Strong processor margins have kept soybean basis strong and continued demand is helping support the futures as well.

“NOPA crush beat all the trade estimates so processors want the beans as they do not want to run out. So, they’ll give any price and that’s what makes the basis that much tighter they can’t run out until they get to harvest,” he adds.

Cattle Spiral
Cattle futures were down again on Thursday marking the 14th down day in the August live cattle contract and making more new lows for the move.

Is the bottom anywhere in sight?

Bosse says,"It sure doesn’t look like it. The cattle market has been tough lately. I don’t think we’re close to the lows and the reason being I am just watching the trade action.”

While the fundamentals have not dramatically changed but the one things that has is packer leverage.

“Packers got the leverage a couple weeks ago and now that they’ve got leverage, they’ve lost money for a long time. They’re going to take it as far as they can and they’re winning lately,” he says.

The evidence was cash trade developing at $239 to mostly $240, down $7 to $8 from last week.

Plus, funds are liquidating their length.

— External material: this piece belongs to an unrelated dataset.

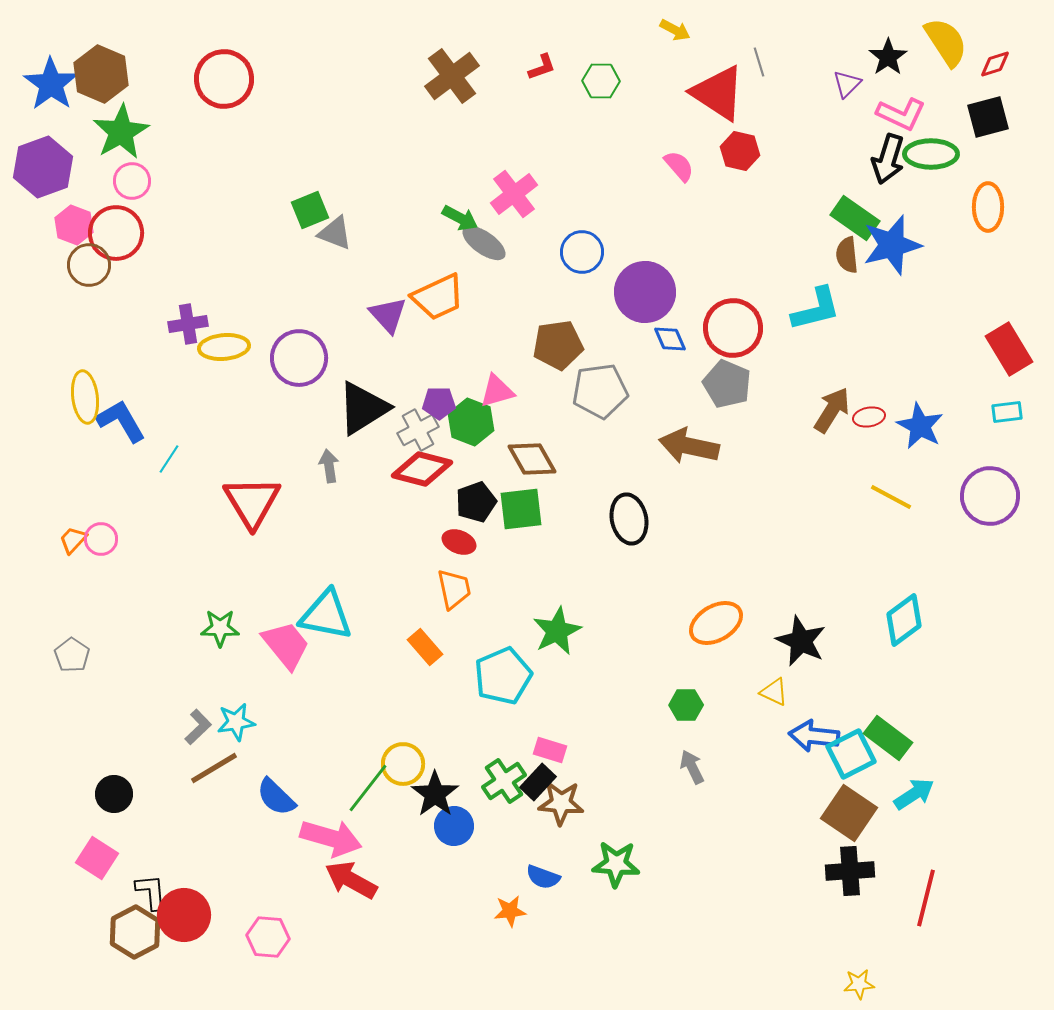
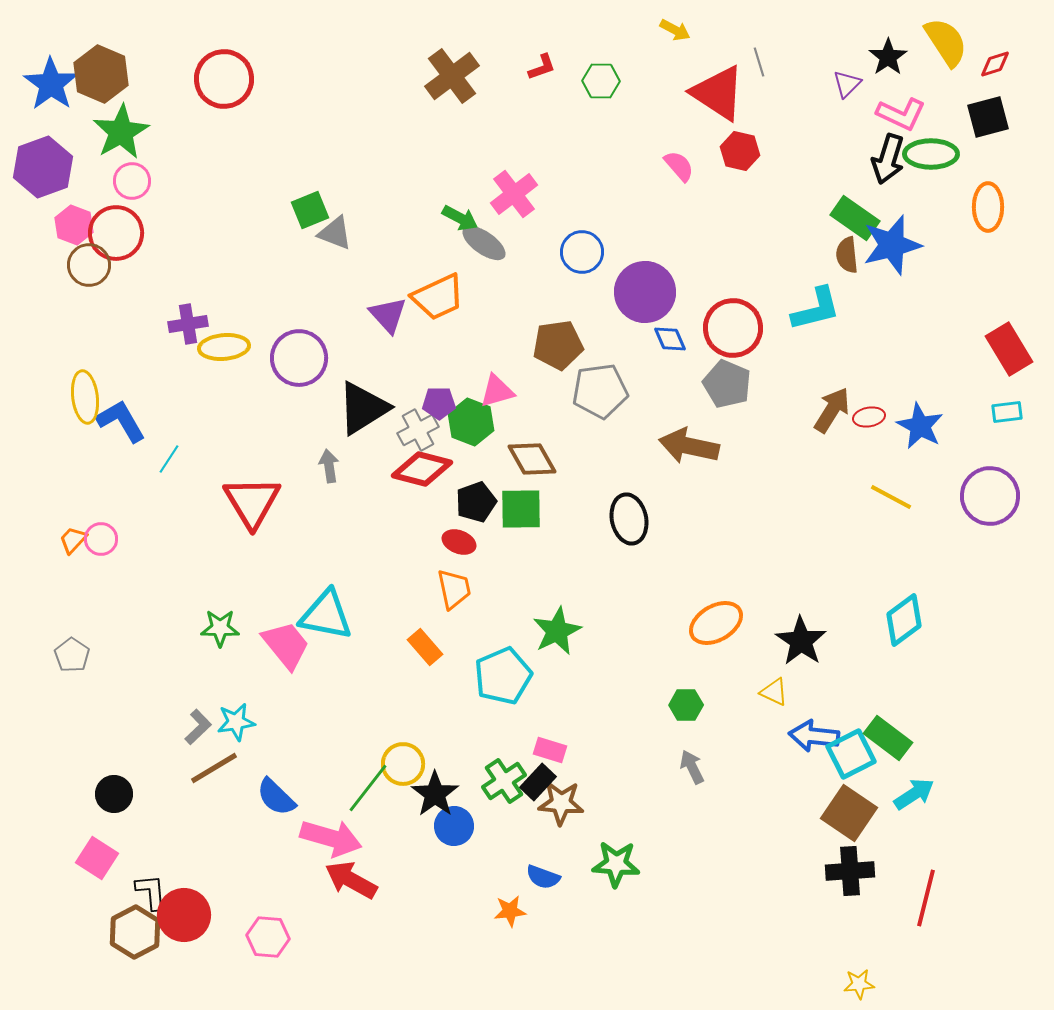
green square at (521, 509): rotated 6 degrees clockwise
black star at (801, 641): rotated 9 degrees clockwise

Psychologically the market also took a hit from news the Trump administration is going to put 25% Section 301 tariffs on a lot of products, but beef is not one of them.

Hogs Extend Gains
The lean hog futures were higher on Thursday, extending gains with help from high cash and cutouts, which have both moved above $100.

However, the market is running into chart resistance that it needs to overcome to keep the funds covering their massive short position in the market according to Bosse.